Meteo del 6 gennaio 2026, Previsioni Regione per Regione in Italia
Meteo - Fonte:Redazione web
Il **6 gennaio 2026**, giorno dell’**Epifania**, si inserisce in una fase che — secondo la **tendenza ufficiale** pubblicata dal **Servizio Meteorologico dell’Aeronautica Militare (MeteoAM)** — resta condizionata da una **decisa anomalia ciclonica** nella settimana **5–11 gennaio**. Questo assetto favorisce un tempo spesso **instabile o perturbato**, con precipitazioni **più abbondanti del normale al Centro-Sud**, in particolare lungo i settori **tirrenici**, e con condizioni più vicine alla norma al Nord. Sul piano termico, MeteoAM indica un contesto **ancora piuttosto freddo al Nord**, mentre al Centro-Sud possono registrarsi fasi **più miti**, pur con tendenza a oscillazioni e possibili cali temporanei. La ventilazione, in molte aree, risulta sostenuta e i mari restano spesso **mossi o molto mossi**. :contentReference[oaicite:0]{index=0}
Le indicazioni generali (tendenza/quadro) fanno riferimento a MeteoAM; **i dettagli locali e le temperature città per città** restano elaborazioni editoriali coerenti con lo scenario descritto, laddove non disponibili in forma testuale unificata.
Valle d’Aosta
L’Epifania in Valle d’Aosta si apre con un clima rigorosamente invernale e una giornata spesso fredda e chiusa. Nelle ore notturne e mattutine sono probabili **gelate diffuse** nei fondovalle, con rischio di ghiaccio sui tratti in ombra e sulle strade secondarie. Il cielo si presenta spesso molto nuvoloso, ma non mancano brevi schiarite nelle ore centrali, soprattutto nei settori più riparati. Sui rilievi alpini aumenta la probabilità di **deboli nevicate intermittenti** a quote medio-alte (indicativamente oltre i 1200–1500 metri), con visibilità ridotta sui passi e nei tratti esposti. Le temperature restano rigide e le massime faticano a risalire; l’umidità può rendere il freddo percepito più pungente. I venti risultano deboli nei fondovalle, ma **moderati in quota**, dove possono verificarsi raffiche capaci di aumentare sensibilmente il wind-chill. Regione senza mari: condizioni da affrontare con prudenza, soprattutto in caso di spostamenti verso località sciistiche o passi alpini.

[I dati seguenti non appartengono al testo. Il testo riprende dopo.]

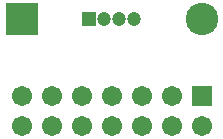
<source format=gts>
G04*
G04 #@! TF.GenerationSoftware,Altium Limited,Altium Designer,21.1.0 (24)*
G04*
G04 Layer_Color=8388736*
%FSAX25Y25*%
%MOIN*%
G70*
G04*
G04 #@! TF.SameCoordinates,8DE96C33-6C33-4761-8EB5-6C28EB0E3A80*
G04*
G04*
G04 #@! TF.FilePolarity,Negative*
G04*
G01*
G75*
%ADD14C,0.10800*%
%ADD15R,0.04737X0.04737*%
%ADD16C,0.04737*%
%ADD17C,0.06706*%
%ADD18R,0.06706X0.06706*%
%ADD19R,0.10800X0.10800*%
D14*
X0030000Y0042500D02*
D03*
D15*
X-0007500D02*
D03*
D16*
X0007500D02*
D03*
X-0002500D02*
D03*
X0002500D02*
D03*
D17*
X0000000Y0017000D02*
D03*
X-0020000D02*
D03*
X0000000Y0007000D02*
D03*
X0020000Y0017000D02*
D03*
X0010000D02*
D03*
X0030000Y0007000D02*
D03*
X0020000D02*
D03*
X0010000D02*
D03*
X-0010000Y0017000D02*
D03*
Y0007000D02*
D03*
X-0020000D02*
D03*
X-0030000Y0017000D02*
D03*
Y0007000D02*
D03*
D18*
X0030000Y0017000D02*
D03*
D19*
X-0030000Y0042500D02*
D03*
M02*

</source>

Minime e massime: Aosta -9°C / 1°C.
Piemonte
In Piemonte il 6 gennaio si sviluppa con un contesto freddo e spesso umido. In pianura la giornata può iniziare con **nubi basse e foschie**, localmente accompagnate da nebbia, specie nelle aree tra Novarese, Vercellese e Alessandrino. Nel corso del giorno la nuvolosità tende a rimanere diffusa, con precipitazioni generalmente deboli e discontinue: **pioviggini** o brevi piovaschi possono interessare le zone di pianura e collinari, mentre i fenomeni più organizzati si concentrano sui rilievi. Sulle Alpi piemontesi sono possibili **nevicate** alle quote più elevate, mentre lungo l’Appennino non si escludono precipitazioni più presenti, con neve in montagna. Le temperature restano sotto media, con minime spesso inferiori allo zero e massime contenute; il freddo percepito può risultare accentuato dall’umidità. Venti deboli in pianura, moderati nei valichi alpini. Nel complesso giornata tipica d’inverno, da gestire con prudenza nelle ore più fredde.
Minime e massime: Torino -1°C / 6°C, Novara -2°C / 5°C, Cuneo -3°C / 4°C, Alessandria -1°C / 6°C.